**QUESTIONS ON THE MATERIAL**
1. Translate this sentence from the blog excerpt into Spanish: "Part of the problem with poverty today is that there is no longer a stigma attached to it."
2. In the blog excerpt, how far from the standard "room temp" will the facility's ambient air temperature always be?

**EXTRACT PROVIDED**
The facility's ambient air temperature will vary at random, but always ten degrees away from the standard 70 degree "room temp".

In conjunction with the introduction of these regional poor houses, I suggest we start a national campaign to re-associate shame and humiliation with being poor. Particularly if your poverty is simply a result of your own laziness and bad decisions. Part of the problem with poverty today is that there is no longer a stigma attached to it. Today, it is assumed that if you are poor, it is probably the result of someone else making you that way, making you the victim by default. In reality, it was probably some decision you made that brought you to the steps of my "facility".

My advice...get a job, keep it, and don't spend beyond what that job provides. Stick with that, and you'll never experience the splendor of a poor house.

Thursday, July 1, 2010


Yes, I know. It's been quite a while since my last article. Sometimes life has a way of filling your days and weeks, especially with two kids, a wife, an unpredictable work schedule and the final stages of a home addition. But enough about me.

As I've been watching the events in the gulf go on and on like some sort of continuous hybrid of a Three Stooges short and a Michael Bay action adventure movie. Unfortunately, this flick has too few heroes and way too many villains. But for the purposes of this blog, I am going to skip the political aspect of this nightmare and simply offer some solutions.

**LISTED ENTRIES**
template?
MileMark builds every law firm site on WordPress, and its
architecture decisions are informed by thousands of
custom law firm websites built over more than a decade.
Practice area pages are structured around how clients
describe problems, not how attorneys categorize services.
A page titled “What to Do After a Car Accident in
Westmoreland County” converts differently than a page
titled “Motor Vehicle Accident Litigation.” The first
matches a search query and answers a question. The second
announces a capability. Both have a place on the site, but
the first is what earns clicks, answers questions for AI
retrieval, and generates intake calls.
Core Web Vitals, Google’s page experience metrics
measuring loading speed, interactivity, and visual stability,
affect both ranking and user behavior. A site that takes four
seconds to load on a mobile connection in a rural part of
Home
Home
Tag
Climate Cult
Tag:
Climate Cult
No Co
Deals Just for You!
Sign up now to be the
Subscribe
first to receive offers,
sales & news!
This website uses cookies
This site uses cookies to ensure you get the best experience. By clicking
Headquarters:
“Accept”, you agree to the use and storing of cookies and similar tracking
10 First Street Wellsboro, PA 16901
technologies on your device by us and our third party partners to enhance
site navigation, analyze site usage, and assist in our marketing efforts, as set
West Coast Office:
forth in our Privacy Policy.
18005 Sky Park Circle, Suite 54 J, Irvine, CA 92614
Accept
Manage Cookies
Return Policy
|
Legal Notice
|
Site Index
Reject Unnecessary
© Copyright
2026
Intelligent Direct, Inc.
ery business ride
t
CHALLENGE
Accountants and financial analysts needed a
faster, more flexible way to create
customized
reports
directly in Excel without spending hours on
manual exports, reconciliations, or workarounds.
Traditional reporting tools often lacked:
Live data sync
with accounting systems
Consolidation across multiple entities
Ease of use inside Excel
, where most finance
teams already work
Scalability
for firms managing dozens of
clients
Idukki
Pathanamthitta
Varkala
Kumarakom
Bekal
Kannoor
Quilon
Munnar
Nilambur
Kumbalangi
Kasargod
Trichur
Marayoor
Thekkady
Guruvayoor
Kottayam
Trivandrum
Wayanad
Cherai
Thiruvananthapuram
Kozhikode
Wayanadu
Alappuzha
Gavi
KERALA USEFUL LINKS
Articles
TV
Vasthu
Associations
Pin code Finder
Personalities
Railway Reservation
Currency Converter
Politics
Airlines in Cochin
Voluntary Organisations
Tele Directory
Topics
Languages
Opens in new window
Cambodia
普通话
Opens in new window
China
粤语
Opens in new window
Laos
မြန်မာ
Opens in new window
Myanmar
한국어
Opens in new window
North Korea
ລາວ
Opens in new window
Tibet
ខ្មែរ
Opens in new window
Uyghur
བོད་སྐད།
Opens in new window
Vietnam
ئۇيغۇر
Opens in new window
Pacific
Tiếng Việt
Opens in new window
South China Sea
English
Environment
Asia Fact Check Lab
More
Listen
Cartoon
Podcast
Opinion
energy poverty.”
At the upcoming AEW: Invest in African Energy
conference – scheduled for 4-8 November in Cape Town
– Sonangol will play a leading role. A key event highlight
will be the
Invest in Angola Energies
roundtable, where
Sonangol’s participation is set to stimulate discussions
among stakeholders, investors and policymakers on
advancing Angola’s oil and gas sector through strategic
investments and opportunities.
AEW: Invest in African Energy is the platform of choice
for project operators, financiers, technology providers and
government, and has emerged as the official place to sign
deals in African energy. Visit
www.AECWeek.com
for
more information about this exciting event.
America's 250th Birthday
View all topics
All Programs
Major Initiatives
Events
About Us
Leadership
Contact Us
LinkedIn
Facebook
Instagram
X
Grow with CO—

**RESULTS OF THE EXERCISE**
1. Parte del problema de la pobreza hoy en día es que ya no existe un estigma asociado a ella.

2. Always ten degrees away from the standard 70 degrees.